When the December Visa Bulletin indicated that Schedule A visas for registered nurses (RNs) and physical therapists ran out, many wondered if the sitting members of Congress would do anything at all to keep the understaffing situation in US hospitals from getting any worse.
Last week, Congress made only a token effort by reauthorizing the H-1C program under the “Nursing Relief for Disadvantaged Areas Reauthorization Act of 2005” for another three years. But the consensus is this 3-year extension won’t be of much help.
The problem is the H-1C program, by its very nature, is limited and highly restrictive. The H-1C program was created under the Nursing Relief for Disadvantaged Areas Act of 1999. It provided a temporary visa that allowed foreign RNs to work for up to three years in areas designated as “Health Professional Shortage Areas” (HPSAs). The quota for H-1C visas was 500 per year, which was in turn subject to a per-state limit based on its population.
Only hospitals can petition foreign RNs for H-1C. This means, nursing homes, clinics, registries, health care agencies, skilled nursing facilities cannot petition for H-1C.

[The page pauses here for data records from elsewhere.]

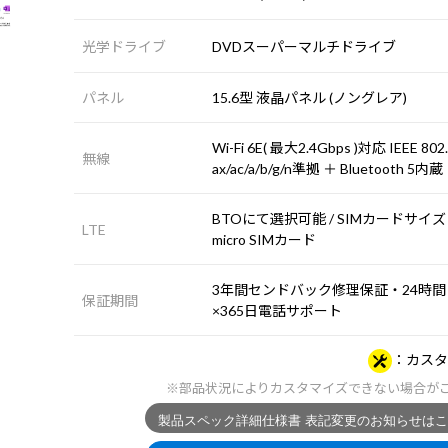
光学ドライブ
DVDスーパーマルチドライブ
パネル
15.6型 液晶パネル (ノングレア)
Wi-Fi 6E( 最大2.4Gbps )対応 IEEE 802
無線
ax/ac/a/b/g/n準拠 ＋ Bluetooth 5内蔵
BTOにて選択可能 / SIMカードサイズ 
LTE
micro SIMカード
3年間センドバック修理保証・24時間
保証期間
×365日電話サポート
カスタ
※部品状況によりカスタマイズできない場合が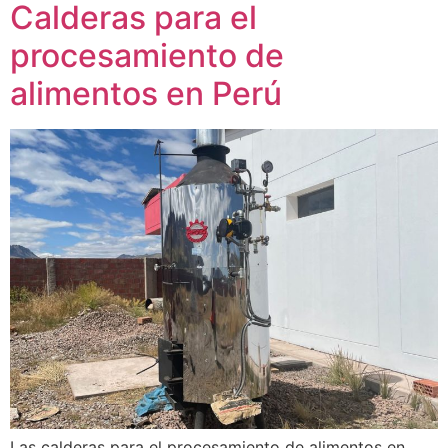
Calderas para el
procesamiento de
alimentos en Perú
Las calderas para el procesamiento de alimentos en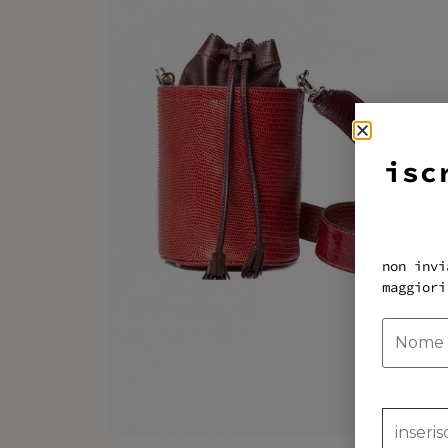
isc
non invi
maggiori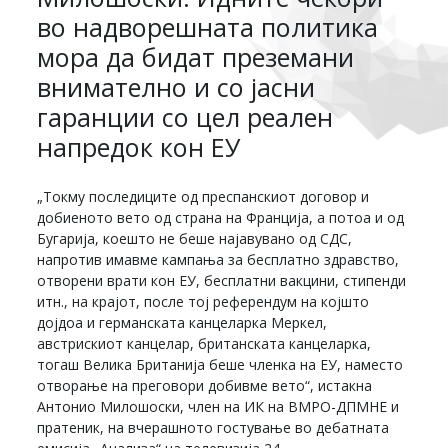
во надворешната политика
мора да бидат преземани
внимателно и со јасни
гаранции со цел реален
напредок кон ЕУ
„Токму последиците од преспанскиот договор и
добиеното вето од страна на Франција, а потоа и од
Бугарија, коешто не беше најавувано од СДС,
напротив имавме кампања за бесплатно здравство,
отворени врати кон ЕУ, бесплатни вакцини, стипенди
итн., на крајот, после тој референдум на којшто
дојдоа и германската канцеларка Меркел,
австрискиот канцелар, британската канцеларка,
тогаш Велика Британија беше членка на ЕУ, наместо
отворање на преговори добивме вето“, истакна
Антонио Милошоски, член на ИК на ВМРО-ДПМНЕ и
пратеник, на вчерашното гостување во дебатната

Moreover, hospitals should be located in a HPSA in order to file an H-1C petition. This requirement has been severely criticized because an HPSA is determined on the basis of the number of primary care physicians per patient. The HPSA does not consider the number of RNs per patient.
In addition, the petitioning hospital must fulfill other requirements such as having a minimum of 190 acute care beds; having at least 35% of its patients covered by Medicare; and at least 28% of the patients covered by Medicaid. It was not surprising therefore that only a few hospitals nationwide were able to sponsor foreign RNs under the H-1C program.

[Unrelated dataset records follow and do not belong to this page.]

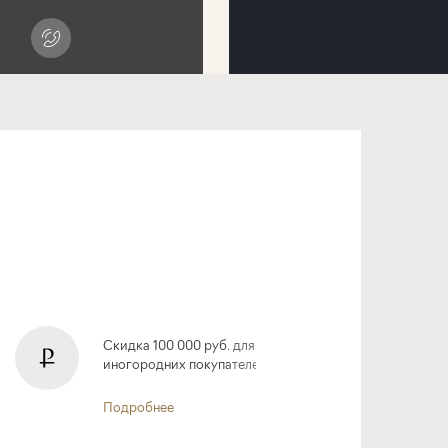
Скидка 100 000 руб. для
иногородних покупателей
Подробнее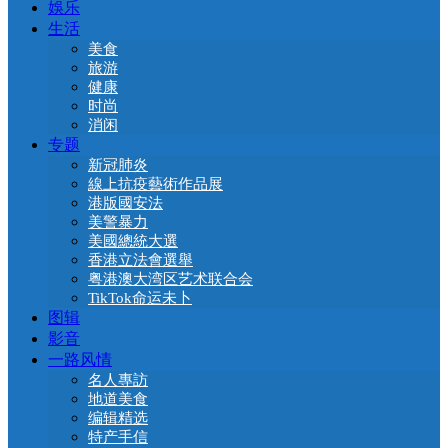
娛乐
生活
美食
旅游
健康
时尚
消闲
专题
新冠肺炎
線上抗疫藝術作品展
港版國安法
美警暴力
美國總統大選
香港立法會選舉
粤港澳大湾区艺术联合会
TikTok命运未卜
图辑
影音
一路风情
名人專訪
地道美食
编辑精选
特产手信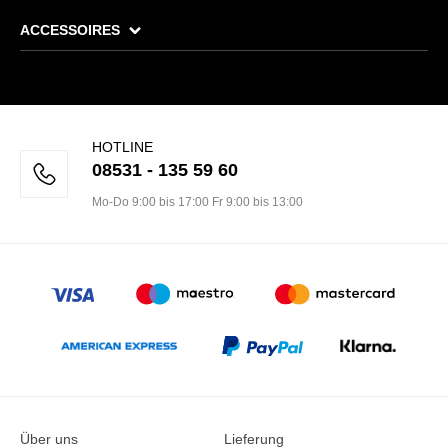
ACCESSOIRES
HOTLINE
08531 - 135 59 60
Mo-Do 9:00 bis 17:00 Fr 9:00 bis 13:00
Über uns
Lieferung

The H-1C sponsorship process itself is limiting that it hardly makes sense for hospitals to go through the expense and trouble. The sponsoring hospital should submit an attestation to the US Labor Department certifying that:
(1) It is a qualified facility;
(2) The employment of H-1C nurses will not adversely affect the wages and working conditions of similarly employed nurses;
(3) The H-1C nurse will be paid the prevailing wage rate at the facility;
(4) It has taken steps to recruit and keep US nurses;
(5) There is no strike or lockout, or that the hiring of the foreign RN will not influence the election of a bargaining representative, or that there will be no lay-offs within 90 days before or after the H-1C petition is filed.
(6) Every nurse in the facility will be notified of the attestation;
(7) H-1C nurses will comprise no more than 33 percent of all nurses in the facility;
(8) It will not allow H-1C nurses to work at worksite it does not control or move H-1Cs from one worksite to another.
The hospital pays $250 per attestation, and such attestation would be valid for one year or until the end of the period of admission f the last H-1C nurse admitted under the attestation, whichever is later.
When the H-1C program was allowed to expire in June 2005, the US healthcare sector hardly even noticed. This program was, if at all, of little help to the critical understaffing problem that threaten that quality of healthcare today.
Some observers have acridly described the 3-year extension of the H-1C program as one of the “few benefit crumbs to a national sorely in need of major immigration benefit relief.”
With the ongoing retrogression, the next Congress must act swiftly and decisively to alleviate the Schedule A visa processing logjam.